# APBT has Massive Muscle tone



## Deuce

Look at the Muscle Tone of this APBT


----------



## HappyPuppy

Steroids? 

I just saw a piece yesterday about "the man whose arms exploded" due to steroids - he was bigger than anything I have ever seen (his biceps looked like volley balls) - almost distorted-looking.


----------



## Deuce

HappyPuppy said:


> Steroids?
> 
> I just saw a piece yesterday about "the man whose arms exploded" due to steroids - he was bigger than anything I have ever seen (his biceps looked like volley balls) - almost distorted-looking.

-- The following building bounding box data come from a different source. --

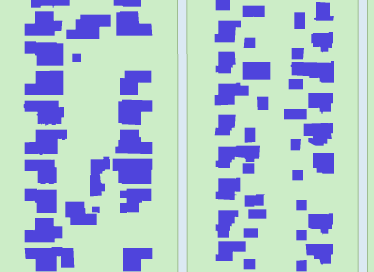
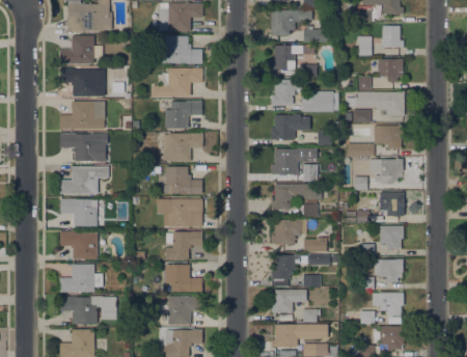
building: [66,14,111,39] -> [153,68,203,97]
building: [89,156,111,197] -> none
building: none -> [380,225,404,250]
building: [65,201,97,226] -> [166,265,202,292]

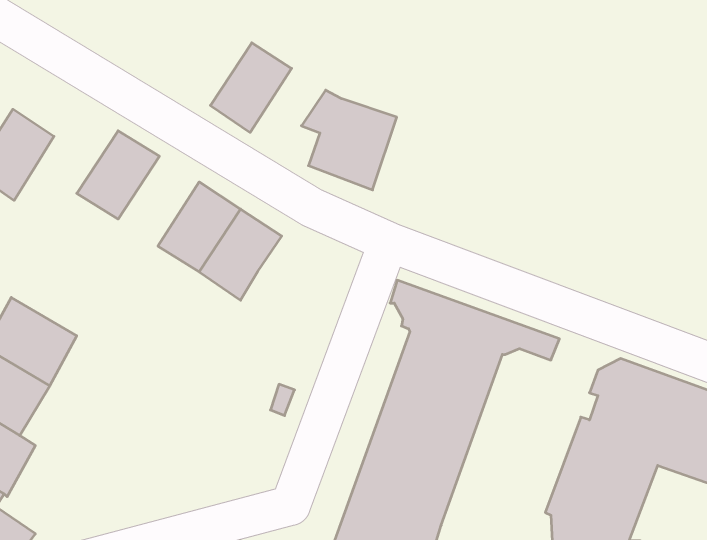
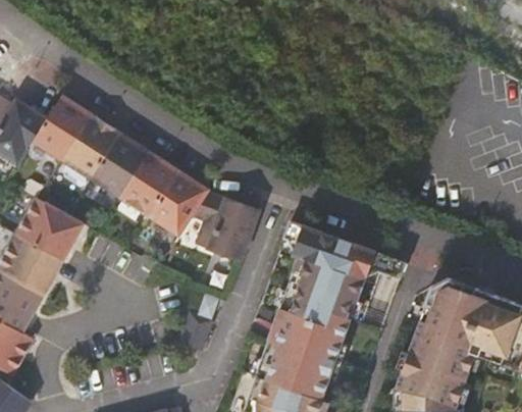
building: [210,43,292,132] -> [91,133,149,197]
building: [301,90,397,190] -> [191,190,259,261]
building: none -> [32,95,91,159]
building: none -> [14,197,83,261]

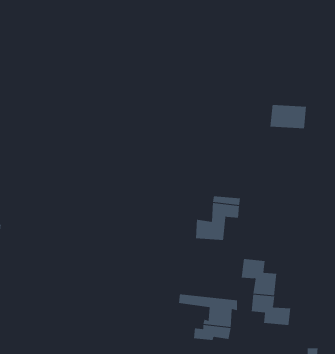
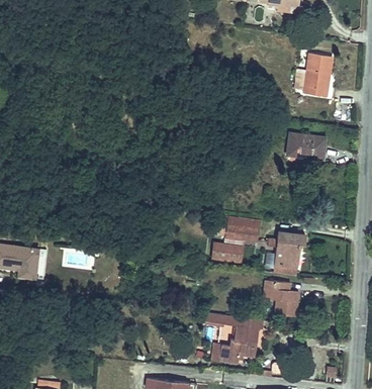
building: none -> [304,56,331,96]
building: none -> [268,231,299,265]
building: [251,294,291,326] -> none

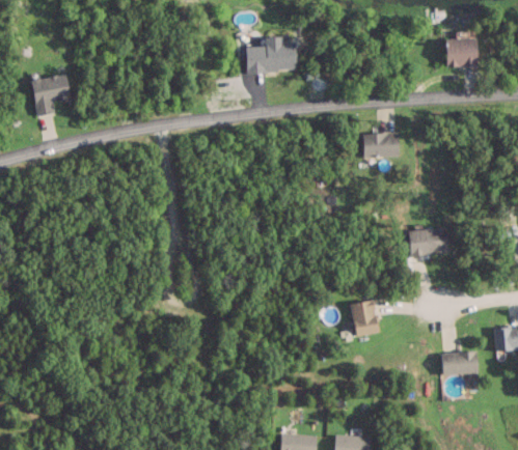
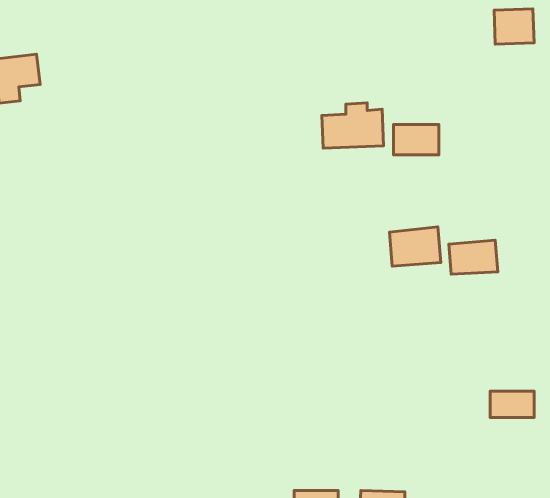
building: [246,36,297,74] -> [322,103,383,148]
building: none -> [390,227,441,266]
building: [351,300,380,336] -> none

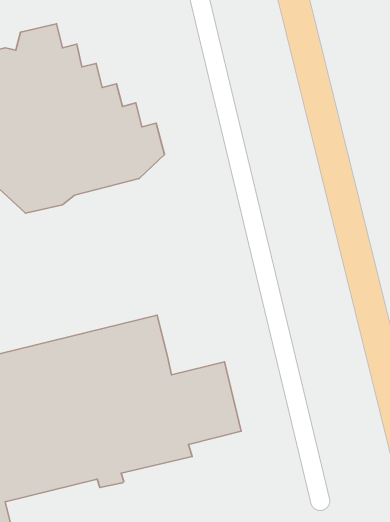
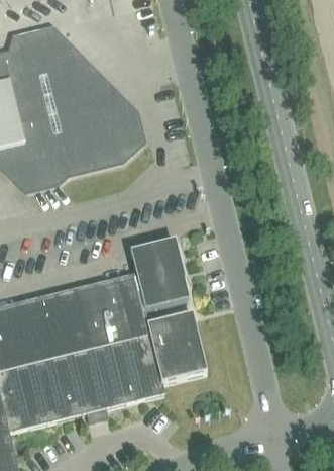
building: none -> [131,240,190,311]

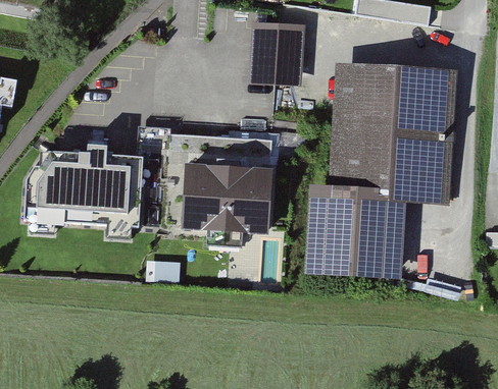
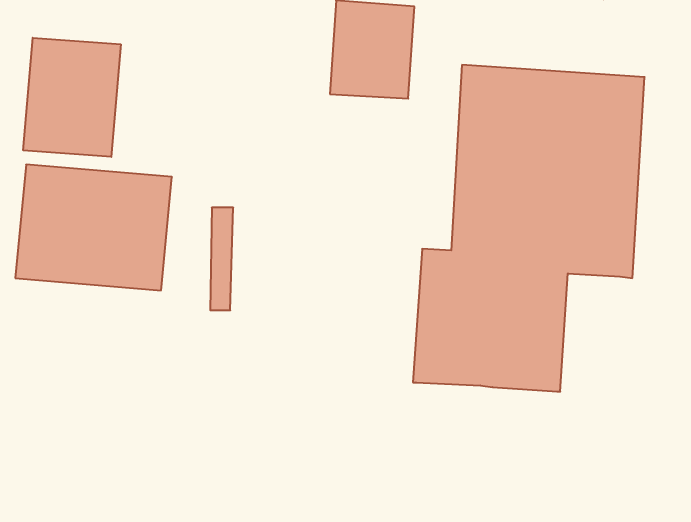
building: none -> [23,38,121,157]
building: [186,144,275,228] -> none

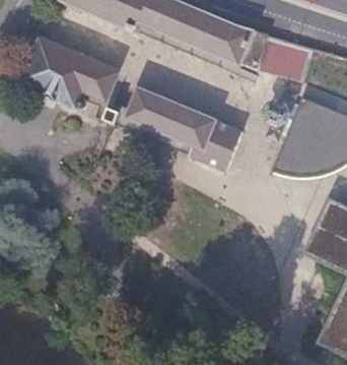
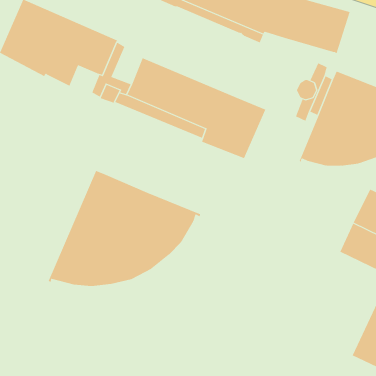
building: none -> [48,170,201,287]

I know who your talkin bout, He did have the Biggest Arms ever recorded :flush: The guy looked like a Monster! Here is a pic of him


----------



## wheezie

that dog, if in fact is a pure breed APBT would in my opinion be a sad example of the breed


----------



## Patch O' Pits

Muscle tone is a good thing, bulky muscles however in an APBT are not

The standard calls for lean muscle not bulk


----------



## Figgy1682

i think its the way the dogs leg is bent that it looks bigger then normal


----------



## wheezie

i dont think so look at the gut. i could be wrong though.


----------



## italianwjt

...i take that back, i just posted a thread about the largest apbt i have ever seen. i stand corrected, this is abnormally huge!


----------